On Behalf of | Nov 15, 2020 | Seaman Status

There is continuing debate on what constitutes “seaman’s status” when a worker who is injured while working for a maritime employer files a claim under the Jones Act. The conflict is showing in a recent U.S. Fifth Circuit appeals case, where two different panels of judges have conflicting opinions.

Because land-based ship repairmen or welders and those who work on oil rigs and anchored vessels are not technically seafaring, there are differing opinions as lower courts decide cases involving Jones Act injury claims.

The Jones Act

The Jones Act, or the Merchant Marine’s Act of 1920, was a protectionist measure to keep American-made sea vessels operating in an era when maritime commerce was seriously crippled by wartime blockades.

This law also helps sailors by allowing them or their families to recover compensation from their employers if they have been injured, become sick on the job, or died in a work-related accident. As maritime employers are not required to provide worker’s compensation to their employees, an injured maritime worker can seek damages by filing a negligence claim against their employer under this law.

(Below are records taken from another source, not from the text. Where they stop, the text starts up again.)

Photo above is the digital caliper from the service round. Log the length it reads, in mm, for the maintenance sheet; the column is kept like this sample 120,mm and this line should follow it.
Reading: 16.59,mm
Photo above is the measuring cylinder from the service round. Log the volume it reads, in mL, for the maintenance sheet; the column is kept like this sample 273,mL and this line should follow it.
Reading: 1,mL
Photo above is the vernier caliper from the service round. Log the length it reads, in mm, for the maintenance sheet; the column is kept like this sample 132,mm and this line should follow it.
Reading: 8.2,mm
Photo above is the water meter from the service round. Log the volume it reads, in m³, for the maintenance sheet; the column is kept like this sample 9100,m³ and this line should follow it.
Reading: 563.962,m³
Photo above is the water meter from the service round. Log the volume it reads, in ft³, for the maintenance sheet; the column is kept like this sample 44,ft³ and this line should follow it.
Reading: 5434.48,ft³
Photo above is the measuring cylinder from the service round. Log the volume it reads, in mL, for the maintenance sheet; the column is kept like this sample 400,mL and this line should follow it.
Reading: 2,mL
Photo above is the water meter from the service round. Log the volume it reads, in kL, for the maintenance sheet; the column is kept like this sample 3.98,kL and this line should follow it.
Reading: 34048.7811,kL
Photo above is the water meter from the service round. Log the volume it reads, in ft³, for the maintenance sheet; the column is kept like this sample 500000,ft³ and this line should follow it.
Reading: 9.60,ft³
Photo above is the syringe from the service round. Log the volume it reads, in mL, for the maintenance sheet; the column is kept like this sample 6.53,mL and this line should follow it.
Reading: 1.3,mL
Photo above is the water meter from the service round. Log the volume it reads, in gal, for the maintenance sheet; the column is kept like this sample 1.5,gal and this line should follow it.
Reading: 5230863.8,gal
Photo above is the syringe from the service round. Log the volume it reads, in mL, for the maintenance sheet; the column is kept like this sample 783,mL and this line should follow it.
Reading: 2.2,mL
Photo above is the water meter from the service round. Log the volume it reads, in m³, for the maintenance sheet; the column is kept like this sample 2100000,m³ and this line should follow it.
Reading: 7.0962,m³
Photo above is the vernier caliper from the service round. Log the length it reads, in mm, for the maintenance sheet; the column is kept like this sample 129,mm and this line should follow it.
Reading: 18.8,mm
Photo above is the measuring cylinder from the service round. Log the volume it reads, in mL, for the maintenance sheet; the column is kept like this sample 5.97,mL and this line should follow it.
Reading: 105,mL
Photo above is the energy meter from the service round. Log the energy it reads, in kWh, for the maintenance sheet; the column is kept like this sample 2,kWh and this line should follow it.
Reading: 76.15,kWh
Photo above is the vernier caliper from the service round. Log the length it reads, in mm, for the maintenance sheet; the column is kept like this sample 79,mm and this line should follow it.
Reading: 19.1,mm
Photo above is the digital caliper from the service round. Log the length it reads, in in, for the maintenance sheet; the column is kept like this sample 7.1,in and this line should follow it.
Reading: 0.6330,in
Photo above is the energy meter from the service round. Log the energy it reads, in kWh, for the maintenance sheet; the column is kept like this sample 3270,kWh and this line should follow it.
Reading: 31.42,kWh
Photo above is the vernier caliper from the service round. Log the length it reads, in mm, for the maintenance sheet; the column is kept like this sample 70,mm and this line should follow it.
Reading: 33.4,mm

Proving that the employer or ship owner did not provide a safe working environment, or did not correct a hazardous condition, often requires the involvement of OSHA to check for safety violations. Or, in the case of vessels inspected by the U.S. Coast Guard, the employee may file a formal complaint through OSHA, which would then go to the USCG.

Seaman’s status test

While the Jones Act has given injured seamen better legal protection over the past century, defining who qualifies as a seaman has created many legal challenges. The U.S. Supreme Court only weighed in relatively recently, in 1991 and 1995. The Court coalesced their opinion of the employment-related connection to seaman status as a two-pronged test:

  • The employee must have a connection to the vessel that is substantial in nature and duration, and his work must contribute to the ship’s function or mission
  • A worker who spends less than 30% of his time working for that vessel cannot qualify as a seaman

Lower court decisions in many states show conflicting results that are being closely monitored to determine how seaman’s status is applied in Jones Act cases across the country.